Full-Text
This article is part of the Query Portal. It summarizes the Full-Text features of BaseX.
Full-text retrieval is an essential query feature for working with XML documents, and BaseX was the first query processor that fully supported the W3C XQuery Full Text 1.0 Recommendation. This page lists some singularities and extensions of the BaseX implementation.
Contents
Query Evaluation
BaseX offers different evaluation strategies for XQFT queries, the choice of which
depends on the input data and the existence of a full text index.
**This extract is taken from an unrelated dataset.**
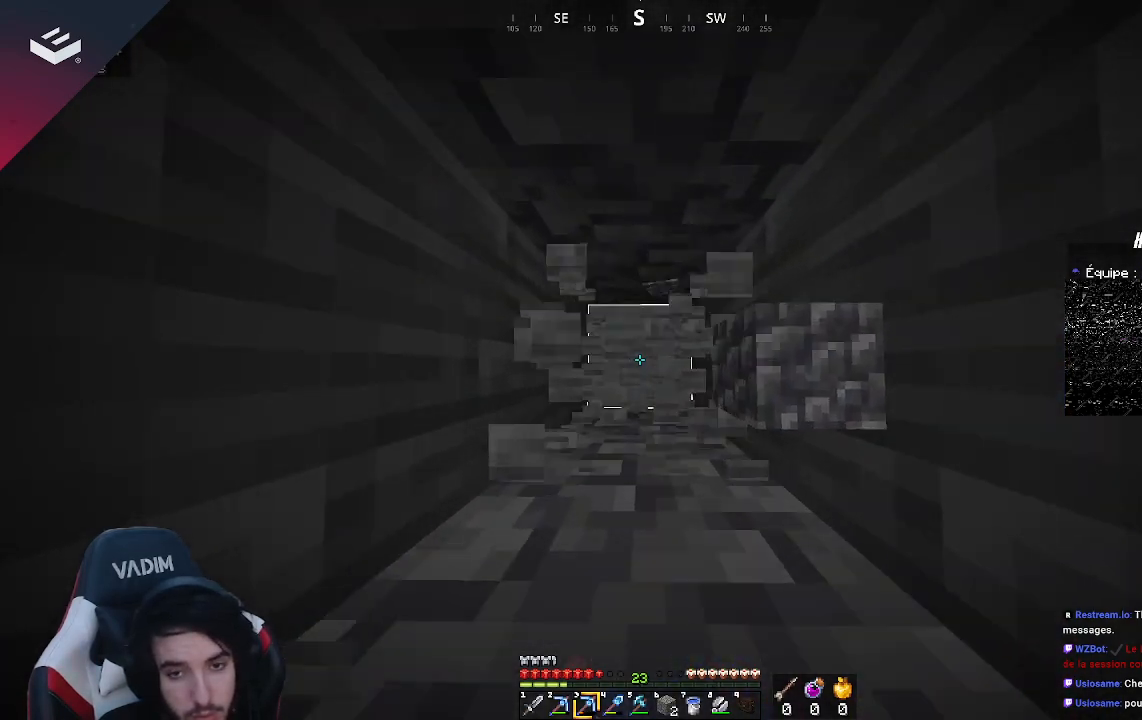
{"keys": ["w"], "mouse": ["left"], "events": []}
The query compiler tries
to optimize and speed up queries by applying a full text index structure whenever
possible and useful. Three evaluation strategies are available: the standard sequential
database scan, a full-text index based evaluation and a hybrid one, combining both strategies (see "XQuery Full Text implementation in BaseX").
Query optimization and selection of the most efficient evaluation strategy is done
in a full-fledged automatic manner. The output of the query optimizer indicates which
evaluation plan is chosen for a specific query. It can be inspected by activating verbose
querying (Command: SET VERBOSE ON
) or opening the Query Info in the GUI.
The message
Applying full-text index
suggests that the full-text index is applied to speed up query evaluation. A second message
Removing path with no index results
indicates that the index does not yield any results for the specified term and is thus skipped. If index optimizations are missing, it sometimes helps to give the compiler a second chance and try different rewritings of the same query.
Options
To support a wide variety of scenarios, the available full-text index can handle different
combinations of the match options defined in the XQuery Full Text Recommendation.
By default, most indexing options are disabled. The GUI dialogs for creating new databases
or displaying the database properties contain a tab for choosing between all available
options. On the command-line, the SET
command can be used to activate
full-text indexing or creating a full-text index for existing databases:
SET FTINDEX on; CREATE DB FILENAME.xml
CREATE INDEX fulltext
The following indexing options are available:
- Language: see below for more details (
SET LANGUAGE EN
) - Support Wildcards: a trie-based index can be applied to support wildcard searches (
SET WILDCARDS ON
) - Stemming: tokens are stemmed with the Porter Stemmer before being indexed (
SET STEMMING ON
) - Case Sensitive: tokens are indexed in case-sensitive mode (
SET CASESENS ON
) - Diacritics: diacritics are indexed as well (
SET DIACRITICS ON
) - TF/IDF Scoring: TF/IDF-based scoring values are calculated and stored in the index (
SET SCORING 0/1/2
; details see below) - Stopword List: a stop word list can be defined to reduce the number of indexed tokens (
SET STOPWORDS [filename]
)
Caution: The index will only be applied if the activated options are also specified in the query:
Index Options: Case Sensitive, Stemming ON
Query 1 (wrong):
//*[text() contains text 'inform']
Query 2 (correct):
//*[text() contains text 'inform' using case sensitive using stemming]
Query 3 (correct):
declare ft-option using case sensitive using stemming; //*[text() contains text 'inform']
Languages
The chosen language determines how the input text will be tokenized and stemmed. The basic code base and jar
file of BaseX comes with built-in support for English and German. More languages are supported if the following libraries are placed in the classpath (Version 6.8):
- lucene-stemmers-3.4.0.jar: includes Snowball and Lucene stemmers and extends language support to the following languages: Arabic, Bulgarian, Catalan, Czech, Danish, Dutch, Finnish, French, Hindi, Hungarian, Italian, Latvian, Lithuanian, Norwegian, Portuguese, Romanian, Russian, Spanish, Swedish, Turkish.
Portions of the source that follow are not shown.